Final answer:
To determine the maximum height a marble reaches when launched at an angle, the formula h = (v² sin²(θ))/(2g) is used, where v is the initial velocity, θ is the launch angle, and g is the acceleration due to gravity. Without the initial speed or specific setting details, the maximum height cannot be calculated.
Step-by-step explanation:
The question regarding the height a marble reaches when launched at an angle with a specific setting involves the principles of projectile motion in physics. Although the student's question doesn't provide all necessary details such as the initial speed or the setting referred to (as there seems to be no 'third setting' indicated in the reference material), generally the maximum height a projectile reaches can be calculated using the initial velocity, launch angle, and the acceleration due to gravity.

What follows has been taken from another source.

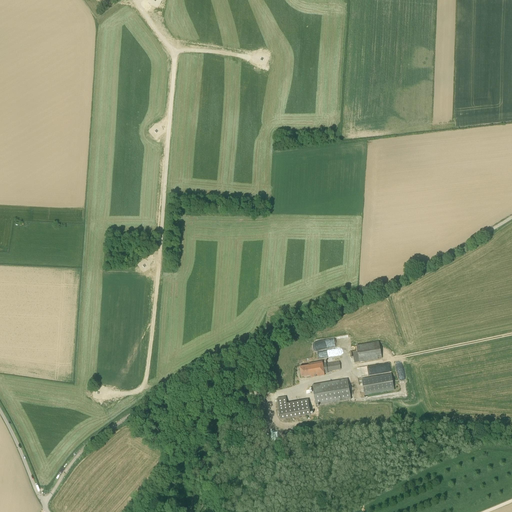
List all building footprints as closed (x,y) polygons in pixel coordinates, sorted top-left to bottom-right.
[(360,363),(382,359),(379,342),(357,346),(360,363)] [(322,362),(307,365),(308,366),(300,368),(301,378),(311,376),(311,378),(325,375),(324,374),(328,373),(328,372),(341,369),(339,362),(326,365),(326,363),(323,364),(322,362)] [(394,390),(391,375),(362,380),(365,395),(394,390)] [(348,380),(312,386),(316,406),(351,399),(348,380)] [(287,404),(286,397),(277,399),(278,405),(287,404)] [(308,400),(300,402),(302,416),(311,415),(308,400)]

Typically, to calculate the height, you can use the following equation derived from the kinematic equations for projectile motion: h = (v² sin²(θ))/(2g), where h is the maximum height, v is the initial velocity, θ is the launch angle, and g is the acceleration due to gravity (approximately 9.81 m/s² on Earth).
For a marble launched at an angle of 50° from the ground, if we knew the initial speed, we could use the above formula to find the maximum height. Since the required information is missing, you may need to provide the initial speed or refer to the settings mentioned in your materials to accurately determine the maximum height.